U3O8 Corp.’s Laguna Salada Deposit in Argentina consists of soft gravel with uranium-vanadium concentrated in the fine material located between the pebbles from surface down to a depth of 3 metres. The soft gravel affords us the opportunity of mining using a “migrating trench” in which environmental restoration would be done in real time at the same rate as the mining. Our aim is that at the end of the mine’s life, there would be very little evidence that the gravel plain had been mined. Conventional underground mining would be used at the Berlin Deposit in Colombia.

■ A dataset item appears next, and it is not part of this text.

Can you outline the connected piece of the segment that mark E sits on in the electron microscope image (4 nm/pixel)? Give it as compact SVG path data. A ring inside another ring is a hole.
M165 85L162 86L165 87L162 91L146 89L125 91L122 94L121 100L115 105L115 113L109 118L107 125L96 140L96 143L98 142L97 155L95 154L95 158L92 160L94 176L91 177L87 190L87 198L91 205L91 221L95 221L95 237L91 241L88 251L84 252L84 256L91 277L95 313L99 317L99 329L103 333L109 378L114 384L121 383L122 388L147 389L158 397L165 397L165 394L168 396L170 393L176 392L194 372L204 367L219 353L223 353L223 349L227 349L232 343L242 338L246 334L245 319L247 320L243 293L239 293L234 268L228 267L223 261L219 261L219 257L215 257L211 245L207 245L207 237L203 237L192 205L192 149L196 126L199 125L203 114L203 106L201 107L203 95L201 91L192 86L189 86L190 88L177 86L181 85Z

The mining method that was modelled in the Preliminary Economic Assessment of the Laguna Salada Deposit in Argentina is a long, narrow trench that would be excavated in the flat gravel plain with equipment that is very similar to road-building machinery. The trench would then migrate sideways with gravel from the leading edge of the trench being washed with water and screened to remove the pebbles and coarse sand from the very fine-grained material that would contain most of the gravel’s uranium and vanadium. The washed gravel would then be immediately replaced on the trailing edge of the trench and the shrubby vegetation removed immediately prior to mining at the leading edge would be replanted in the freshly replaced gravel on the trailing edge.

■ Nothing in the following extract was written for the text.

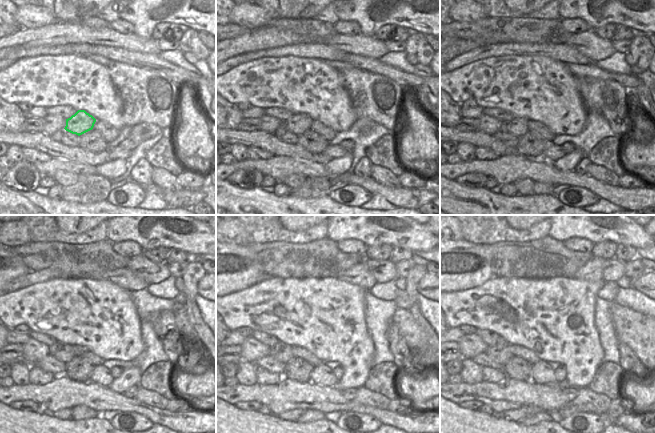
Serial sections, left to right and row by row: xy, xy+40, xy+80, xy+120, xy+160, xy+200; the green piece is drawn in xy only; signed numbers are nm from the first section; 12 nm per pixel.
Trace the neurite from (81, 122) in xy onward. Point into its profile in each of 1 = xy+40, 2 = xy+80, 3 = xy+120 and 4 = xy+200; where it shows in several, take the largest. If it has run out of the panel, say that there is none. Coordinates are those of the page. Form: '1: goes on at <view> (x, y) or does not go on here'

The very finest component of the gravel would be mixed with more water and pumped to a central processing facility for the removal of uranium and vanadium. This real-time environmental restoration means that whether one were to visit the mine on day one or in year ten of its life, one would simply see a trench with removal of desert shrubs on its leading edge and replanting on its back edge. We are also investigating the business case for providing a proportion of Laguna Salada’s power from wind turbines, since the Patagonian region has some of the best wind resources in the world.
The Preliminary Economic Assessment on the Berlin Deposit in Colombia modelled an underground operation in which the steeply inclined parts of the deposit would be mined by cut and fill methods (illustrated below) and the flat parts of the deposit by room and pillar methods (illustrated below). Once the uranium-bearing rock is removed and processed, it would be mixed with cement and replaced in the underground excavations to provide support for the mine and also to minimize the environmental footprint of the mine.